Geometric Context Transformer for Streaming 3D Reconstruction

· HF Daily Papers ·

LingBot-Map introduces a geometric context transformer (GCT) architecture for feed-forward streaming 3D reconstruction, using anchor context, pose-reference windows, and trajectory memory to address grounding, geometry, and drift correction in SLAM-style systems.

Categories: Research

Excerpt

Lin-Zhuo Chen, Jian Gao, Yihang Chen, Ka Leong Cheng, Yipengjing Sun — Streaming 3D reconstruction aims to recover 3D information, such as camera poses and point clouds, from a video stream, which necessitates geometric accuracy, temporal consistency, and computational efficiency.

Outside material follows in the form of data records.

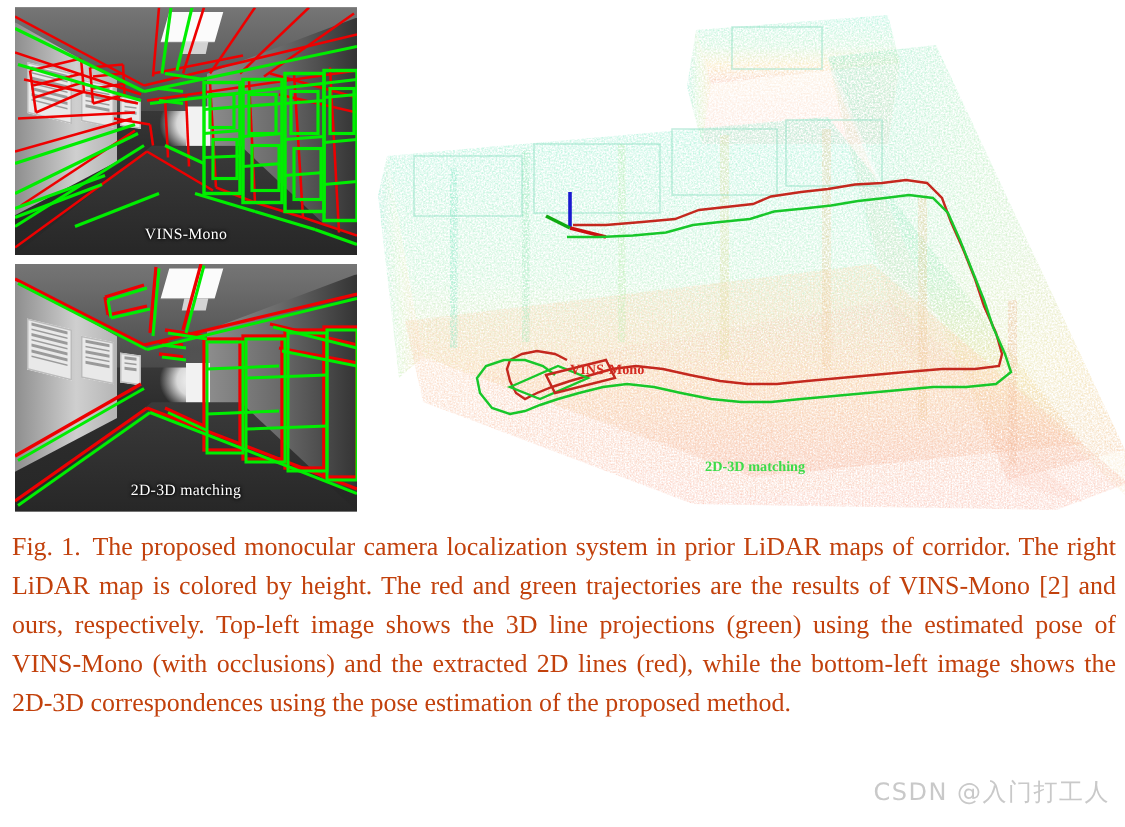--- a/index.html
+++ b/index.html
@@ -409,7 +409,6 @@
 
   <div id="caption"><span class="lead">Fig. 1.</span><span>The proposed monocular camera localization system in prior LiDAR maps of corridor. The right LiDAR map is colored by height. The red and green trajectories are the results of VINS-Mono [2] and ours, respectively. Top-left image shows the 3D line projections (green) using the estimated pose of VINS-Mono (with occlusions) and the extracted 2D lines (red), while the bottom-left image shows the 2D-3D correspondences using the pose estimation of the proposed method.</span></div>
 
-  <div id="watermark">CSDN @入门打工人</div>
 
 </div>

Motivated by the principles of Simultaneous Localization and Mapping (SLAM), we introduce LingBot-Map, a feed-forward 3D foundation model for reconstructing scenes from streaming data, built upon a geometric context transformer (GCT) architecture. A defining aspect of LingBot-Map lies in its carefully designed attention mechanism, which integrates an anchor context, a pose-reference window, and a trajectory memory to address coordinate grounding, dense geometric cues, and long-range drift correction, respectively. This design keeps the streaming state compact while retaining rich geometric context, enabling stable efficient inference at around 20 FPS on 518 x 378 resolution inputs over long sequences exceeding 10,000 frames. Extensive evaluations across a variety of benchmarks demonstrate that our approach achieves superior performance compared to both existing streaming and iterative optimization-based approaches.